Da das Whitepaper noch frisch war, setzte kraatz digital den Prozess neu auf. Das Whitepaper wurde auf der Website hinter eine Kontaktschranke (Leadgate) gelegt und seine Inhalte auf zusätzliche Formate heruntergebrochen: So entstanden insgesamt 20 weitere Content-Pieces.

Darunter befanden sich eine mehrteilige Blogserie, prägnante Zitate des Geschäftsführers als Onepager-Grafiken für LinkedIn, interaktive Slideshows und 30-sekündige Short-Form-Videos. Diese Formate wurden über fünf Monate hinweg veröffentlicht, wobei jedes Einzelne gezielt auf die Download-Landingpage des Whitepapers verlinkte.

Der gesamte Zeitaufwand für diese Nachproduktion war geringer als der initiale Aufwand für das Verfassen des Whitepapers – und erforderte nur noch minimalen Input des Geschäftsführers, da kraatz digital die Umsetzung komplett übernahm.

Der Content-Repurposing-Prozess

Stufe 1: Inhalts-Pool

Der Hero Content

Dieser Content entspricht dem vollumfänglichen Inhalts-Pool. Es handelt sich um ein umfangreiches, gut recherchiertes Content Piece zu einem Thema, das für die eigenen Kunden hoch relevant ist. Dieser Content sollte niemals frei zugänglich sein.
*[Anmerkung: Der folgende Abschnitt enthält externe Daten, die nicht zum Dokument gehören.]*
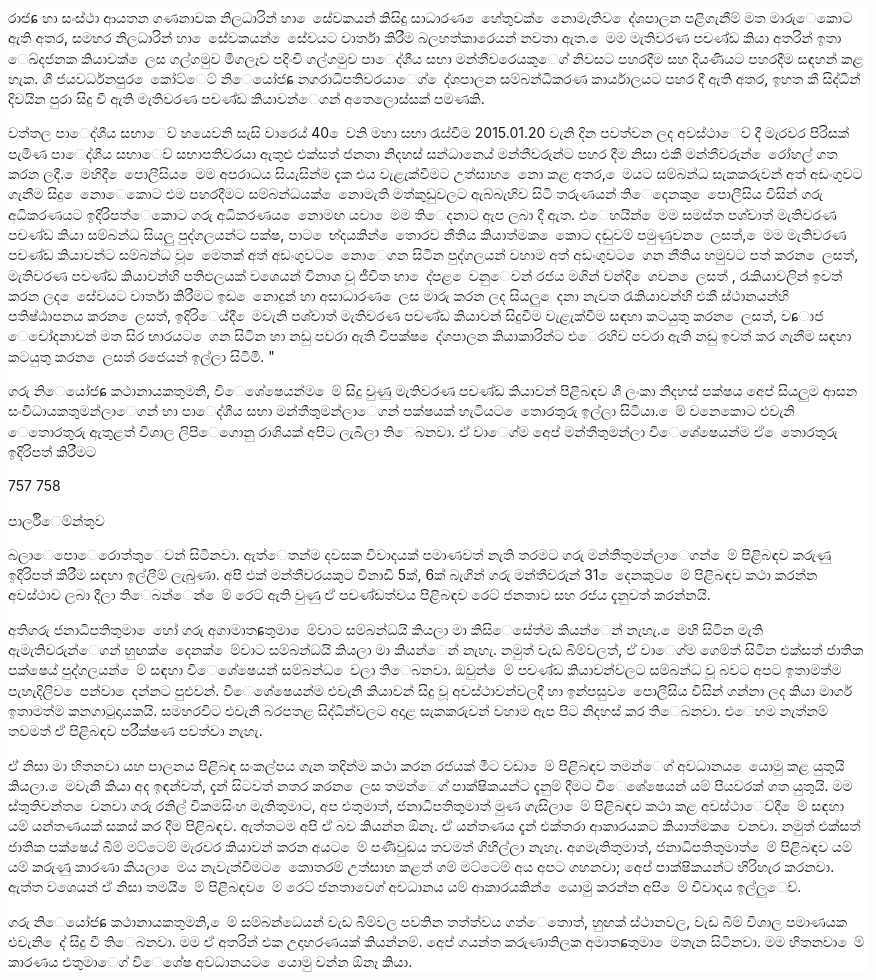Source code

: රාජɕ හා සංස්ථා ආයතන ගණනාවක නිලධාරින් හා ෙසේවකයන් කිසිදු සාධාරණ ෙහේතුවක් ෙනොමැතිව ෙද්ශපාලන පළිගැනීම් මත මාරුෙකොට ඇති අතර, සමහර නිලධාරින් හා ෙසේවකයන් ෙසේවයට වාර්තා කිරීම බලහත්කාරෙයන් නවතා ඇත. ෙමම මැතිවරණ පචණ්ඩ කියා අතරින් ඉතා ෙඛ්දජනක කියාවක් ෙලස ගල්ගමුව මිගලෑව පදිංචි ගල්ගමුව පාෙද්ශීය සභා මන්තීවරෙයකුෙග් නිවසට පහරදීම සහ දියණියට පහරදීම සඳහන් කළ හැක. ශී ජයවර්ධනපුර ෙකෝට්ෙට් නිෙයෝජɕ නගරාධිපතිවරයාෙග් ෙද්ශපාලන සම්බන්ධීකරණ කාර්යාලයට පහර දී ඇති අතර, ඉහත කී සිද්ධීන් දිවයින පුරා සිදු වී ඇති මැතිවරණ පචණ්ඩ කියාවන්ෙගන් අතෙලොස්සක් පමණකි.

වත්තල පාෙද්ශීය සභාෙව් හයෙවනි සැසි වාරෙය් 40 ෙවනි මහා සභා රැස්වීම 2015.01.20 වැනි දින පවත්වන ලද අවස්ථාෙව් දී මැරවර පිරිසක් පැමිණ පාෙද්ශීය සභාෙව් සභාපතිවරයා ඇතුළු එක්සත් ජනතා නිදහස් සන්ධානෙය් මන්තීවරුන්ට පහර දීම නිසා එකී මන්තීවරුන් ෙරෝහල් ගත කරන ලදී. ෙමහිදී ෙපොලීසිය ෙමම අපරාධය සියැසින්ම දැක එය වැළැක්වීමට උත්සාහ ෙනො කළ අතර, ෙමයට සම්බන්ධ සැකකරුවන් අත් අඩංගුවට ගැනීම සිදු ෙනොෙකොට එම පහරදීමට සම්බන්ධයක් ෙනොමැති මත්කුඩුවලට ඇබ්බැහිව සිටි තරුණයන් තිෙදෙනකු ෙපොලීසිය විසින් ගරු අධිකරණයට ඉදිරිපත්ෙකොට ගරු අධිකරණය ෙනොමඟ යවා ෙමම තිෙදනාට ඇප ලබා දී ඇත. එෙහයින් ෙමම සමස්ත පශ්චාත් මැතිවරණ පචණ්ඩ කියා සම්බන්ධ සියලු පුද්ගලයන්ට පක්ෂ, පාට ෙභ්දයකින් ෙතොරව නීතිය කියාත්මක ෙකොට දඬුවම් පමුණුවන ෙලසත්, ෙමම මැතිවරණ පචණ්ඩ කියාවන්ට සම්බන්ධ වූ ෙමෙතක් අත් අඩංගුවට ෙනොෙගන සිටින පුද්ගලයන් වහාම අත් අඩංගුවට ෙගන නීතිය හමුවට පත් කරන ෙලසත්, මැතිවරණ පචණ්ඩ කියාවන්හි පතිඵලයක් වශෙයන් විනාශ වූ ජීවිත හා ෙද්පළ ෙවනුෙවන් රජය මගින් වන්දි ෙගවන ෙලසත් , රැකියාවලින් ඉවත් කරන ලද ෙසේවයට වාර්තා කිරීමට ඉඩ ෙනොදුන් හා අසාධාරණ ෙලස මාරු කරන ලද සියලු ෙදනා නැවත රැකියාවන්හි එකී ස්ථානයන්හි පතිෂ්ඨාපනය කරන ෙලසත්, ඉදිරිෙය්දී ෙමවැනි පශ්චාත් මැතිවරණ පචණ්ඩ කියාවන් සිදුවීම වැළැක්වීම සඳහා කටයුතු කරන ෙලසත්, වɕාජ ෙචෝදනාවන් මත සිර භාරයට ෙගන සිටින හා නඩු පවරා ඇති විපක්ෂ ෙද්ශපාලන කියාකාරින්ට එෙරහිව පවරා ඇති නඩු ඉවත් කර ගැනීම සඳහා කටයුතු කරන ෙලසත් රජෙයන් ඉල්ලා සිටිමි. "

ගරු නිෙයෝජɕ කථානායකතුමනි, විෙශේෂෙයන්ම ෙම් සිදු වුණු මැතිවරණ පචණ්ඩ කියාවන් පිළිබඳව ශී ලංකා නිදහස් පක්ෂය අෙප් සියලුම ආසන සංවිධායකතුමන්ලාෙගන් හා පාෙද්ශීය සභා මන්තීතුමන්ලාෙගන් පක්ෂයක් හැටියට ෙතොරතුරු ඉල්ලා සිටියා. ෙම් වනෙකොට එවැනි ෙතොරතුරු ඇතුළත් විශාල ලිපිෙගොනු රාශියක් අපිට ලැබිලා තිෙබනවා. ඒ වාෙග්ම අෙප් මන්තීතුමන්ලා විෙශේෂෙයන්ම ඒ ෙතොරතුරු ඉදිරිපත් කිරීමට

757 758

පාර්ලිෙම්න්තුව

බලාෙපොෙරොත්තුෙවන් සිටිනවා. ඇත්ෙතන්ම දවසක විවාදයක් පමාණවත් නැති තරමට ගරු මන්තීතුමන්ලාෙගන් ෙම් පිළිබඳව කරුණු ඉදිරිපත් කිරීම සඳහා ඉල්ලීම් ලැබුණා. අපි එක් මන්තීවරයකුට විනාඩි 5ක්, 6ක් බැගින් ගරු මන්තීවරුන් 31 ෙදෙනකුට ෙම් පිළිබඳව කථා කරන්න අවස්ථාව ලබා දීලා තිෙබන්ෙන් ෙම් රෙට් ඇති වුණු ඒ පචණ්ඩත්වය පිළිබඳව රෙට් ජනතාව සහ රජය දැනුවත් කරන්නයි.

අතිගරු ජනාධිපතිතුමා ෙහෝ ගරු අගාමාතɕතුමා ෙම්වාට සම්බන්ධයි කියලා මා කිසිෙසේත්ම කියන්ෙන් නැහැ. ෙමහි සිටින මැති ඇමැතිවරුන්ෙගන් හුඟක් ෙදෙනක් ෙම්වාට සම්බන්ධයි කියලා මා කියන්ෙන් නැහැ. නමුත් වැඩ බිම්වලත්, ඒ වාෙග්ම ගෙම්ත් සිටින එක්සත් ජාතික පක්ෂෙය් පුද්ගලයන් ෙම් සඳහා විෙශේෂෙයන් සම්බන්ධ ෙවලා තිෙබනවා. ඔවුන් ෙම් පචණ්ඩ කියාවන්වලට සම්බන්ධ වූ බවට අපට ඉතාමත්ම පැහැදිලිව ෙපන්වා ෙදන්නට පුළුවන්. විෙශේෂෙයන්ම එවැනි කියාවන් සිදු වූ අවස්ථාවන්වලදී හා ඉන්පසුව ෙපොලීසිය විසින් ගන්නා ලද කියා මාර්ග ඉතාමත්ම කනගාටුදායකයි. සමහරවිට එවැනි බරපතළ සිද්ධීන්වලට අදාළ සැකකරුවන් වහාම ඇප පිට නිදහස් කර තිෙබනවා. එෙහම නැත්නම් තවමත් ඒ පිළිබඳව පරීක්ෂණ පවත්වා නැහැ.

ඒ නිසා මා හිතනවා යහ පාලනය පිළිබඳ සංකල්පය ගැන තදින්ම කථා කරන රජයක් මීට වඩා ෙම් පිළිබඳව තමන්ෙග් අවධානය ෙයොමු කළ යුතුයි කියලා. ෙමවැනි කියා අද ඉඳන්වත්, දැන් සිටවත් නතර කරන ෙලස තමන්ෙග් පාක්ෂිකයන්ට දැනුම් දීමට විෙශේෂෙයන් යම් පියවරක් ගත යුතුයි. මම ස්තුතිවන්ත ෙවනවා ගරු රනිල් විකමසිංහ මැතිතුමාට, අප එතුමාත්, ජනාධිපතිතුමාත් මුණ ගැසිලා ෙම් පිළිබඳව කථා කළ අවස්ථාෙව්දී ෙම් සඳහා යම් යන්තණයක් සකස් කර දීම පිළිබඳව. ඇත්තටම අපි ඒ බව කියන්න ඕනෑ. ඒ යන්තණය දැන් එක්තරා ආකාරයකට කියාත්මක ෙවනවා. නමුත් එක්සත් ජාතික පක්ෂෙය් බිම් මට්ටෙම් මැරවර කියාවන් කරන අයට ෙම් පණිවුඩය තවමත් ගිහිල්ලා නැහැ. අගමැතිතුමාත්, ජනාධිපතිතුමාත් ෙම් පිළිබඳව යම් යම් කරුණු කාරණා කියලා ෙමය නැවැත්වීමට ෙකොතරම් උත්සාහ කළත් ගම් මට්ටෙම් අය අපට ගහනවා; අෙප් පාක්ෂිකයන්ට හිරිහැර කරනවා. ඇත්ත වශෙයන් ඒ නිසා තමයි ෙම් පිළිබඳව ෙම් රෙට් ජනතාවෙග් අවධානය යම් ආකාරයකින් ෙයොමු කරන්න අපි ෙම් විවාදය ඉල්ලුෙව්.

ගරු නිෙයෝජɕ කථානායකතුමනි, ෙම් සම්බන්ධෙයන් වැඩ බිම්වල පවතින තත්ත්වය ගත්ෙතොත්, හුඟක් ස්ථානවල, වැඩ බිම් විශාල පමාණයක එවැනි ෙද් සිදු වී තිෙබනවා. මම ඒ අතරින් එක උදාහරණයක් කියන්නම්. අෙප් ගයන්ත කරුණාතිලක අමාතɕතුමා ෙමතැන සිටිනවා. මම හිතනවා ෙම් කාරණය එතුමාෙග් විෙශේෂ අවධානයට ෙයොමු වන්න ඕනෑ කියා.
Er wird stets hinter einer Kontaktschranke (Leadgate) platziert, sodass beim Download Leads generiert werden.

Typische Formate: Umfangreiche Whitepaper, eigens erhobene Branchenstudien oder Webinare (bzw. deren Präsentationen & Skripte).

Stufe 2: Zerlegung

Die Format-Adaption

Der Inhalts-Pool wird in dieser Stufe erstmals systematisch angezapft. Die Inhalte des Hero Contents werden sinnvoll aufgebrochen und in einzelne kanalspezifische Formate übersetzt, die unterschiedliche Zielgruppen an unterschiedlichen Touchpoints abholen.

Blogbeiträge

Einzelne Kapitel fangen spezifische Suchintentionen deiner Zielgruppe ab und leiten diese organisch zum Hauptinhalt.

PR & Gastbeiträge

Kernaussagen oder längere Passagen werden redaktionell aufbereitet und steigern so die Markenautorität in externen Fachmedien.

Vertriebsmaterial

Relevante Inhalte werden in verkaufsorientierte One-Pager übersetzt, die das Vertriebsteam aktiv in der direkten Kundenansprache nutzen kann.

Der Kreislauf: Jedes Element aus Stufe 2 und 3 verlinkt stets zurück zum Leadgate des Hero Contents.
Stufe 3: Atomisierung

Der Micro Content

In der finalen Stufe werden die Inhalte maximal atomisiert – so fragmentiert wie möglich, während jedes einzelne Content Piece dem Kunden weiterhin einen Mehrwert bieten muss. So entstehen zahlreiche kleine Formate. Das Ziel ist nicht mehr die tiefe Aufklärung, sondern die kontinuierliche Präsenz im Alltag der Zielgruppe.

LinkedIn Posts

Einzellektionen und Thesen als kurze Textbeiträge für den Newsfeed.

Carousels

Ablaufschemata und Checklisten visuell als Slide-Format aufbereitet.

Fact-Snacks

Eine einzelne, starke Statistik aus dem Dokument als reine Zitat-Grafik.

Short Form Video

Kurze Video-Statements (z.B. 30-Sekünder) zu Kernaspekten des Themas.